**ASSIGNMENT:**
Search the listing for "lines" and copy every line where it appears.

**TASK INPUTS:**
————

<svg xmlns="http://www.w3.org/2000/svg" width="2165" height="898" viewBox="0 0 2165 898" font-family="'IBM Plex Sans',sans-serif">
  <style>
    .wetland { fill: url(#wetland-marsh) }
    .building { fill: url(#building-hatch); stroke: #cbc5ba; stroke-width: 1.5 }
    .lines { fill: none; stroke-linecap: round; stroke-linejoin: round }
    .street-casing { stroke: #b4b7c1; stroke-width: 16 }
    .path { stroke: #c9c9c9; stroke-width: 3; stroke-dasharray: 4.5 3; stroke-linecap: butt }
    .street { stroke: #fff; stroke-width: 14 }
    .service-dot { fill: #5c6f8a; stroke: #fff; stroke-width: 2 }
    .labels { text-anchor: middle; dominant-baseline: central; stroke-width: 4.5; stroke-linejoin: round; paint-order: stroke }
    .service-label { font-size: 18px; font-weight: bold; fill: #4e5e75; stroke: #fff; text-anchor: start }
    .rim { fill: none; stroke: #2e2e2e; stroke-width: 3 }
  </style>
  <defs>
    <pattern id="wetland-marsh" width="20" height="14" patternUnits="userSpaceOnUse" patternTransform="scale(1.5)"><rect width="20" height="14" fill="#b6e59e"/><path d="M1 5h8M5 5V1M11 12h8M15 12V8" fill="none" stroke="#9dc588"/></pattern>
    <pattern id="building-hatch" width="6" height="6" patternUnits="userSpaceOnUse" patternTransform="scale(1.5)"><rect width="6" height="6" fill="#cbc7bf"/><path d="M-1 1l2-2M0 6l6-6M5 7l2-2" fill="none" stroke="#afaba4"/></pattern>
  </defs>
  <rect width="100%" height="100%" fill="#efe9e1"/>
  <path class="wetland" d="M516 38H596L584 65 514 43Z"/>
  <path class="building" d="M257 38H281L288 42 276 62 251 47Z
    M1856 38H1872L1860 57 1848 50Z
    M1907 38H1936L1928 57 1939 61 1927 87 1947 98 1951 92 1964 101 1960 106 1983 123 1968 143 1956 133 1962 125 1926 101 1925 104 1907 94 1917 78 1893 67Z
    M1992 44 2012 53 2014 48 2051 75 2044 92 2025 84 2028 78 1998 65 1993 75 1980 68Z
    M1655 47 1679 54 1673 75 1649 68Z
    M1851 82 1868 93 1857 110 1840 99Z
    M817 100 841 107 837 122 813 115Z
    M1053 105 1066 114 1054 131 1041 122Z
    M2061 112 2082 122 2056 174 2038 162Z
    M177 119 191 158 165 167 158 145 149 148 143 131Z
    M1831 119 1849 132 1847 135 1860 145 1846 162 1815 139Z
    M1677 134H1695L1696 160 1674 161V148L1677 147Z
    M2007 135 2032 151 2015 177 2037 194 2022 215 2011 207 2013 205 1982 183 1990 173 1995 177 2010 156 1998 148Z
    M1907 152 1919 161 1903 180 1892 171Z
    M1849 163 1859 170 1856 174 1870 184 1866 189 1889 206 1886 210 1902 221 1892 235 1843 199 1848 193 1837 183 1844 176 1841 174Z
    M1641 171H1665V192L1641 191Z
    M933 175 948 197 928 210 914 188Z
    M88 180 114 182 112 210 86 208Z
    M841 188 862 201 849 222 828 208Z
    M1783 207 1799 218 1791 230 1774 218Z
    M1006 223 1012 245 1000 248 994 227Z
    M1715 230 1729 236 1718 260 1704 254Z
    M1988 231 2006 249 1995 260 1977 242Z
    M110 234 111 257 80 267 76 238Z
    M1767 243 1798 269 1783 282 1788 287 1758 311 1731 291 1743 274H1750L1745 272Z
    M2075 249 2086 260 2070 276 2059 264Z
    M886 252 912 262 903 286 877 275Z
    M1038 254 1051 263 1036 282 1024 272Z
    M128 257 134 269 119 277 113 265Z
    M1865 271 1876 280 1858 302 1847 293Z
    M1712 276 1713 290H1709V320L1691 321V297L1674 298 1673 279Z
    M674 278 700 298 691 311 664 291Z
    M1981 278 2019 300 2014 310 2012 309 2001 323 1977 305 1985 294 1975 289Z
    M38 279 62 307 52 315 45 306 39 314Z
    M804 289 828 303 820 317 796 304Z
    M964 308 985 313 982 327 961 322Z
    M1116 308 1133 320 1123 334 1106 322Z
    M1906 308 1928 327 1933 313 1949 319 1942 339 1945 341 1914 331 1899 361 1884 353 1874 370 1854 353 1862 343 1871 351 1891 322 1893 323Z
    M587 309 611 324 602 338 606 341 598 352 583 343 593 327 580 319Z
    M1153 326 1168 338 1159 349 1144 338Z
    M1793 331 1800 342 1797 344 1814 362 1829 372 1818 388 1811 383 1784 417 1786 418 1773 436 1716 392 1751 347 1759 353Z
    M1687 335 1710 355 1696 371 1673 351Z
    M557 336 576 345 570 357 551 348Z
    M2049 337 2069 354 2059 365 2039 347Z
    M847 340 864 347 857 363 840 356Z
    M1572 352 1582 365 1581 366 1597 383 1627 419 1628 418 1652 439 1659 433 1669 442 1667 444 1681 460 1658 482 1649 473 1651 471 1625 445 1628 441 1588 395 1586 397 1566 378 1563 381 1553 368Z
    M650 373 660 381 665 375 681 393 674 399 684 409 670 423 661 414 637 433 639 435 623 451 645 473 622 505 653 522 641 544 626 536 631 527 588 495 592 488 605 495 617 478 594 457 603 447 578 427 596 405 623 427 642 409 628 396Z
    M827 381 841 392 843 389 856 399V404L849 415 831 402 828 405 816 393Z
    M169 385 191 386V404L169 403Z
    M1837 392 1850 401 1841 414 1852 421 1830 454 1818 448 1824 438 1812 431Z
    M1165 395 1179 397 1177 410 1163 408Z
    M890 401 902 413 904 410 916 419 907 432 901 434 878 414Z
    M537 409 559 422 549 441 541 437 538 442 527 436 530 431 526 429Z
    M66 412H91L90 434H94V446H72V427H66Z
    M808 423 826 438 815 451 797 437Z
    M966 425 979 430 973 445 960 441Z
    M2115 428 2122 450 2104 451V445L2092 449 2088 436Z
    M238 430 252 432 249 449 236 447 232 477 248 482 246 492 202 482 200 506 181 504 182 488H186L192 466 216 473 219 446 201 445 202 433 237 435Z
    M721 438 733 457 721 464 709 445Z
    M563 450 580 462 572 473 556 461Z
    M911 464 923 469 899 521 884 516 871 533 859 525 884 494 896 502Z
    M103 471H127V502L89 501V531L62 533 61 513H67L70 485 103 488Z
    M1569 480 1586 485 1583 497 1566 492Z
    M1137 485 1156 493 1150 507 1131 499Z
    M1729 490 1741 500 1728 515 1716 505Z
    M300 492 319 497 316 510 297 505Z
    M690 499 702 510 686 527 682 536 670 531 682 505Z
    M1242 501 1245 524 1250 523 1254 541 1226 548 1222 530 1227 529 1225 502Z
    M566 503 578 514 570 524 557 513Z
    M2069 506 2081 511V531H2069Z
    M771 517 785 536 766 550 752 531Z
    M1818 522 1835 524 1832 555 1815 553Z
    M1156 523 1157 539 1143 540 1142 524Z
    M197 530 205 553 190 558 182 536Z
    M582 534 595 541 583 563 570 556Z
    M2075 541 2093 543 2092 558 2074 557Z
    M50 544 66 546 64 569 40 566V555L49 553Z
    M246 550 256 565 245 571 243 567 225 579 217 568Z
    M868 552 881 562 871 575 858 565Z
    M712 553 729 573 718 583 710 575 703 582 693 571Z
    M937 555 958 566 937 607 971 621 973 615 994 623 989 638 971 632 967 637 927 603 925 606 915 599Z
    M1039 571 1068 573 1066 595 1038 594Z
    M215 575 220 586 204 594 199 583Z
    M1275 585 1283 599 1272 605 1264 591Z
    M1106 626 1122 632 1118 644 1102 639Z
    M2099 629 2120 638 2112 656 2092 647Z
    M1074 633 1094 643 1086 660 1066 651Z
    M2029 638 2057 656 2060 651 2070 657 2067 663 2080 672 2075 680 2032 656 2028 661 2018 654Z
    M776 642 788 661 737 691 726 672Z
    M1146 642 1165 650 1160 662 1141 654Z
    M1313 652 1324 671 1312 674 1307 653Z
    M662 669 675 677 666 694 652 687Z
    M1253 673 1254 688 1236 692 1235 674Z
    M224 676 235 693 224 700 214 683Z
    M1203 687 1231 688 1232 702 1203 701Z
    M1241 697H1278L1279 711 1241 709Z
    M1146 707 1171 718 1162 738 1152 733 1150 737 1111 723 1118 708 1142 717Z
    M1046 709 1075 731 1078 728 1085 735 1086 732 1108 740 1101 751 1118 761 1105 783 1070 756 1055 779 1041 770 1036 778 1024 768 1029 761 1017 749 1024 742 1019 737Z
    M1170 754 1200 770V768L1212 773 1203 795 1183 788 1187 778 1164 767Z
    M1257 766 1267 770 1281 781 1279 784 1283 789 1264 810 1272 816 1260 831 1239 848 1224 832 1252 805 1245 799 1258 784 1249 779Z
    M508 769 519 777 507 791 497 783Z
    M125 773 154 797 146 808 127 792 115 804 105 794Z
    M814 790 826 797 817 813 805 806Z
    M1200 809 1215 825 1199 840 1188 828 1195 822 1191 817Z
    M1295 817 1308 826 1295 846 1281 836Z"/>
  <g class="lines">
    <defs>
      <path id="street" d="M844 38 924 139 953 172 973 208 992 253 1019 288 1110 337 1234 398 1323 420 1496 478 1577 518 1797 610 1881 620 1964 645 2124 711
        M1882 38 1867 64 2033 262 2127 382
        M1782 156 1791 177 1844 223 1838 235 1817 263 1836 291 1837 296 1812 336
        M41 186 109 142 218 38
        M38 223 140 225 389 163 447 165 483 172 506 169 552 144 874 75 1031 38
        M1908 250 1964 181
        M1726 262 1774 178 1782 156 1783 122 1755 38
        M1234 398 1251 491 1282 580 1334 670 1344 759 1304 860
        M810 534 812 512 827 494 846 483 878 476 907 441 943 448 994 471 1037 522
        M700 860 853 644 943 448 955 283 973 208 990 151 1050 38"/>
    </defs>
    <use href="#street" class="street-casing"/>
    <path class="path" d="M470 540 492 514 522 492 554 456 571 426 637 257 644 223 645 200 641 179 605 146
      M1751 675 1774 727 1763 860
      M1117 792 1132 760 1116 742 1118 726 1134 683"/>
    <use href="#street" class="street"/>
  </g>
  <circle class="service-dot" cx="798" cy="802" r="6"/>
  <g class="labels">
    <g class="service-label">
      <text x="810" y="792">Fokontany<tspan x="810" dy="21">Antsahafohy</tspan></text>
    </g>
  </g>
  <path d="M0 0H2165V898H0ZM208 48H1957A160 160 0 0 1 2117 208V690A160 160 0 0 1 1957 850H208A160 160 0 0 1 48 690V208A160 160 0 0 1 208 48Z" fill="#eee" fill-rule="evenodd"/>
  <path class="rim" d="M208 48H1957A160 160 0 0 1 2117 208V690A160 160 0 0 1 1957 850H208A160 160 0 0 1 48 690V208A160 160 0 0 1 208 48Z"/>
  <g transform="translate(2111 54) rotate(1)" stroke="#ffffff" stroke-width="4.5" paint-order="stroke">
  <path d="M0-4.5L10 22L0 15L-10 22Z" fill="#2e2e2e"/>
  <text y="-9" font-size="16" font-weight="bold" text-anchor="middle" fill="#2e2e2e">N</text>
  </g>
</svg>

————

**FINISHED TASK:**
    .lines { fill: none; stroke-linecap: round; stroke-linejoin: round }
  <g class="lines">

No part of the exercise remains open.